Indiferencia, que se había mantenido alejada, se acercó a la mesa. Tenía los ojos enrojecidos y el rostro deformado en una mueca de rabia infinita.

—Mátalos —dijo—. Mátalos a todos.

—Indi, querida. ¿Estás segura? Esta decisión no tiene vuelta atrás.

—Mátalos —dijo Cáncer poniéndose en pie.

—A todos. Hasta el último de su especie.

—Mátalos a todos.

Las palabras se transformaron en un grito de una sola voz. Una tras otra se unieron, y gritaron, y exigieron a Muerte que actuara, sin dudar, sin tardanza y sin excepción. La sentencia era clara y unánime: Genocidio.

Muerte se levantó de su silla y pidió silencio con las manos.

—Está decidido entonces. La humanidad muere hoy.

—Llámame cuando quieras empezar de nuevo —dijo Malformación poniéndose en pie. Recogió su bolso y su sombra, que seguía en el sillón junto a todas las demás, y abandonó la casa con una mueca de disgusto sin despedirse. Muerte le perdonó la grosería, porque sabía que había apostado muy fuerte por el hombre. Generación tras generación, había esperado a que la civilización del hombre floreciera, esperando el momento en el que ya no las necesitaran a la mayoría de ellas. Pero en lugar de eso, las plagas cada vez habían sido más, y más maduras, llenas de matices, de nombres y de rostros. Era la que más se había sentido decepcionada por el fracaso.

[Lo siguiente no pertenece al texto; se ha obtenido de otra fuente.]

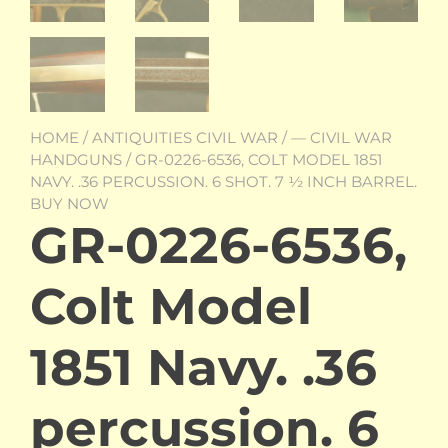
HOME
/
ANTIQUITIES CIVIL WAR
/
— CIVIL WAR
HANDGUNS
/ GR-0226-6536, COLT MODEL 1851
NAVY. .36 PERCUSSION. 6 SHOT. 7 ½ INCH BARREL.
BUY NOW
GR-0226-6536,
Colt Model
1851 Navy. .36
percussion. 6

Poco a poco, las plagas se fueron marchando. Miedo fue la última en abandonar la casa, igual que había sido la primera en llegar.

—Te dejo sola, que hoy tendrás mucho trabajo —dijo—, pero cuenta conmigo, ¿vale? Entre las dos seguro que podemos hacer algo.

—Eso haré, querida —respondió Muerte, y en el fondo, sabía que Miedo iba a ser la única a quien iba a llamar, que no iba a contar con ninguna de las demás Plagas. “A partir de ahora”, pensó, “ella y yo nos ocuparemos de todo”.

 Muerte se quedó sola, y nadie puedo ver que estaba sonriendo. Llevaba mucho tiempo esperando esa decisión. Cuando la llevara a cabo podría empezar de nuevo, podría intentarlo de nuevo con otra especie. Pero no iba a cometer los mismos errores. Esa vez no pensaba permitir que Hambre se entrometiera. Lo haría todo ella misma, como debía haberlo hecho la primera vez. Las Plagas menores no iban a ser necesarias en mucho tiempo y, respecto a las mayores, sabía muy bien que debía mantenerlas al margen todo lo posible. Si Hambre se metía de por medio, los hombres se peleaban entre ellos, pero cuando ella se acercaba, los hombres se abrazaban unos a otros. Miedo y Muerte serían las únicas que intervendrían. La nueva creación sería consciente de ellas más que del resto de las Plagas.

“Esta vez”, pensó, “todo será diferente”. 


*********************

Me siento en deuda con Neil Gaiman y Terry Pratchett, por todo lo que me han enseñado, inspirado y permitido vivir. Sus mundos vivirán mucho más tiempo que el nuestro.